下のエントリでも触れましたが、ワタシがECOさんの詞にどうして心動かされないのか、というと、ワタシにとって、あまりに言葉の選び方が直接的、ってことがある。
それはあの人が書くどのテーマに関しても同じなんだよなー。恋愛系もそうじゃない分野も。どんなジャンルの詞を書いても、なんか「日本語の奥深さ」っつーものを感じない。プロなのに、悪い意味でプロっぽくないっつーか。
あ、難しい言葉を使うってことじゃないよ!そういうことじゃないの。
例えば、好き、ってことを、「好き」という言葉で表現しちゃいそうな大雑把な言語感覚を感じる。
もしECOさんの詞がストリッパーだったら、パッパと服脱いじゃって、余韻とかなにもなさそうじゃない?チラリズムとか焦らしとか演出ゼロ、みたいな。擬人化したらそんな感じ(笑)。
言葉の中に「間」が感じられないの。人の心に生まれる「間」の中に潜む、ためらい、はじらい、とまどい、おそれ。そういうものが全然感じられない。歌詞の内容とは関係なく、言葉のチョイスそのものの問題ね。
シンガソングライターは、歌う人のパーソナリティー込みで書くから、稚拙な詞でも構わないと思うの。歌うの本人だもん。

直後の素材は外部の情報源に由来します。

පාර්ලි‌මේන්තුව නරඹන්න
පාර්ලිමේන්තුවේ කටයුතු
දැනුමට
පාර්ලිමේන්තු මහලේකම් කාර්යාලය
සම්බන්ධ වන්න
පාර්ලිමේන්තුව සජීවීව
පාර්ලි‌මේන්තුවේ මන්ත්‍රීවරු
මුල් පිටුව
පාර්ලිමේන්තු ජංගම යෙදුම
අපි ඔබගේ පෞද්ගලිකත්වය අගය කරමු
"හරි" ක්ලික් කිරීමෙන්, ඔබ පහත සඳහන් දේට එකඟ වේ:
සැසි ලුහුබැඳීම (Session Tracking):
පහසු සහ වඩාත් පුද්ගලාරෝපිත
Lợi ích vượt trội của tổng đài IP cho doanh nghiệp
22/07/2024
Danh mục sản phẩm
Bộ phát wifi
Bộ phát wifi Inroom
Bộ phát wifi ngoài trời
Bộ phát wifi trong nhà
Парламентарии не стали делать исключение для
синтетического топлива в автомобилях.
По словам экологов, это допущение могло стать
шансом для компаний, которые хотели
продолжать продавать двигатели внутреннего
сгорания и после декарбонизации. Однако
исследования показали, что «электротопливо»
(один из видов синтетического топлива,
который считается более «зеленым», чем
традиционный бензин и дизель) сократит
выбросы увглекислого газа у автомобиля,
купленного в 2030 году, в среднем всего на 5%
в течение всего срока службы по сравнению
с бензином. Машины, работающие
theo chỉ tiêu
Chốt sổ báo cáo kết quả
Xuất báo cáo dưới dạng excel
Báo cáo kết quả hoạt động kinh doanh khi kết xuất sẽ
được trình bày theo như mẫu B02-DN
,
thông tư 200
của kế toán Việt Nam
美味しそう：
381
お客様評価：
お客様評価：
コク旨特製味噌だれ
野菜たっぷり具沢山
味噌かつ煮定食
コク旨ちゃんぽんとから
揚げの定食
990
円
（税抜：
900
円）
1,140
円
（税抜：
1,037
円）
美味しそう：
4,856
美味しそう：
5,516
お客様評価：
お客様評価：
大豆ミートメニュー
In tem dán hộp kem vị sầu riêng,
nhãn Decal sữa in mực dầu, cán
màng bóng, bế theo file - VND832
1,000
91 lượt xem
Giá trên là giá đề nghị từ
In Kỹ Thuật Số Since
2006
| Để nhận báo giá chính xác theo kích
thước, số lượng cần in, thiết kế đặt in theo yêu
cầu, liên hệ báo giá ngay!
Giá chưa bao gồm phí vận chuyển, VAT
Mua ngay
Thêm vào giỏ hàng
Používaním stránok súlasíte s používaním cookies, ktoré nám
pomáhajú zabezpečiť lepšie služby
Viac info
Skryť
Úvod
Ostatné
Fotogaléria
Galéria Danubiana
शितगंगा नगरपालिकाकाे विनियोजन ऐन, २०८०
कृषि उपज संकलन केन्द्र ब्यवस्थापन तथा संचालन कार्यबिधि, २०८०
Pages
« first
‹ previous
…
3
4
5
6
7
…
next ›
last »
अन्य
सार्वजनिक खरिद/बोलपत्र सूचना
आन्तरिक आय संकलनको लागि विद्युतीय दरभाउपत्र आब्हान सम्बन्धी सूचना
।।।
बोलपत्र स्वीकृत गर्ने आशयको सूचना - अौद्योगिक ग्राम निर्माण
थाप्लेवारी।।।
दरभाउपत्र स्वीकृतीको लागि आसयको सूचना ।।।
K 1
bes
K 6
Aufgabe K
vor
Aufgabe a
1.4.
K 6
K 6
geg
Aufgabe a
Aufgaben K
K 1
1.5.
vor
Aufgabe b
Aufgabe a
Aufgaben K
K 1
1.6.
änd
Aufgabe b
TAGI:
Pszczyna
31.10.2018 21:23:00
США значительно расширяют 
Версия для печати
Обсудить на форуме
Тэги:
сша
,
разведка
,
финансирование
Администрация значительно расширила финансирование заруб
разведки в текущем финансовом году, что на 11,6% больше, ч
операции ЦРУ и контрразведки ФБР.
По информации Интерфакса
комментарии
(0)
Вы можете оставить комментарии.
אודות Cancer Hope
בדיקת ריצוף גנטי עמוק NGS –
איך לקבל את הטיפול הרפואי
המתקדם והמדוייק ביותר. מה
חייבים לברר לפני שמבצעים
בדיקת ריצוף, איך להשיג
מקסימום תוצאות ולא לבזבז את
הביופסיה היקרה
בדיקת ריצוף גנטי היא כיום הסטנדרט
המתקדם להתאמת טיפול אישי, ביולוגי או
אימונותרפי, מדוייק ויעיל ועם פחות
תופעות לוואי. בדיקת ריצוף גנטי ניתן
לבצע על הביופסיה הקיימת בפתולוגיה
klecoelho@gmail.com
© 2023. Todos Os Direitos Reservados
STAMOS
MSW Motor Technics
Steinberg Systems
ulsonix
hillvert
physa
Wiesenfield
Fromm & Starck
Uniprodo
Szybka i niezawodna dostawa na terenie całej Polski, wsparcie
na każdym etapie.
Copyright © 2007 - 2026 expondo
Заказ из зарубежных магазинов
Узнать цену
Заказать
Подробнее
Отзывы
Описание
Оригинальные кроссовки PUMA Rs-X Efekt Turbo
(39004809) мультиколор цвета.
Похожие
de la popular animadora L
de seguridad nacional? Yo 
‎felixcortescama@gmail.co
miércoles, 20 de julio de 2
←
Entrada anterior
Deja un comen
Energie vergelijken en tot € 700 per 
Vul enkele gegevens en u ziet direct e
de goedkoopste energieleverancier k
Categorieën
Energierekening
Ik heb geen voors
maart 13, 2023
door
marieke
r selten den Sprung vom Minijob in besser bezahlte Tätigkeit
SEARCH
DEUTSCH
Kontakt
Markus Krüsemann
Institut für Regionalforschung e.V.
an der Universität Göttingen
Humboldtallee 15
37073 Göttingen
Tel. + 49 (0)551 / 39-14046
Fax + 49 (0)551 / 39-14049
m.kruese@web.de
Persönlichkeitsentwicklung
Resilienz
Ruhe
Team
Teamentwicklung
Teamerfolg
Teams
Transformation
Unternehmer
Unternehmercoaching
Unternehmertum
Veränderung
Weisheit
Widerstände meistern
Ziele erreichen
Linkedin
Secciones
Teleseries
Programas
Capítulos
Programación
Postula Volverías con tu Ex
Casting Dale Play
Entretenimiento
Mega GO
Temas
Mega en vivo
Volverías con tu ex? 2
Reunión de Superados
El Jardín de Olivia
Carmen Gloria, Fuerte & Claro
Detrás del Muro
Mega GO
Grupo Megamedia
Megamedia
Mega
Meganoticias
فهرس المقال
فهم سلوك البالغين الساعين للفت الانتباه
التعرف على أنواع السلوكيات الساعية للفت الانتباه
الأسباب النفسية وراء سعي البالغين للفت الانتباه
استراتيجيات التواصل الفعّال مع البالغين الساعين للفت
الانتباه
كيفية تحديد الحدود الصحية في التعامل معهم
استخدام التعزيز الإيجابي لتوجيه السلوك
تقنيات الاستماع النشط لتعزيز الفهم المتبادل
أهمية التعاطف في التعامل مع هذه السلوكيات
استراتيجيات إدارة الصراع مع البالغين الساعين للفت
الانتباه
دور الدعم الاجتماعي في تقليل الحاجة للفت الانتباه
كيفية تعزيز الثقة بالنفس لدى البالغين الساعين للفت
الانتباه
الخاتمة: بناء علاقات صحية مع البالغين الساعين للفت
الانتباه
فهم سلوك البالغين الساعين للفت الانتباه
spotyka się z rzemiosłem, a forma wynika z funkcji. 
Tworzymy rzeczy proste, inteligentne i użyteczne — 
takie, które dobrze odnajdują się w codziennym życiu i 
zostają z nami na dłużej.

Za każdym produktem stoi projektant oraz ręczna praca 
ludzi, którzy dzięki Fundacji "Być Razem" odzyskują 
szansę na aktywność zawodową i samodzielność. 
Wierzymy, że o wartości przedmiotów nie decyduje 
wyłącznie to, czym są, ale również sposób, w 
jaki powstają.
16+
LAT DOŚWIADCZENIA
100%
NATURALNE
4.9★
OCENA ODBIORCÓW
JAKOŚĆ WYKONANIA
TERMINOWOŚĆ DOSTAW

でも、作詞家として、本人のパーソナリティーが必要とされない曲の作詞をするんだったら、もう少し、いや、もうだいぶ(笑)技術と機微が必要だとワタシは感じる。虚構だからこそ、「緻密に計算された自然さ」が欲しい。
虚構だからこそ、単なる写実的な言葉以上に共感することが出来る時があるわけで。
特に作詞って、単なる言語の写実表現では見えない部分を引き出し、それを装飾したりそぎ落としたりして、言葉を紡ぎ上げることで、感じる「何か」ってあるからさー。
どんなに物理的に生活が豊かになっても、人には、小説だったり漫画だったり歌だったり演劇だったりっていう「嘘」が必要なのは、そういうものによって得られる「心の真実」が欲しいからじゃないのかな。
そして、それを与えてくれるプロの作詞家さんをワタシは支持したいな、と思うわけです。だーかーらー、SPIN先ー生ーもどってきてえええ!!!(切!実!)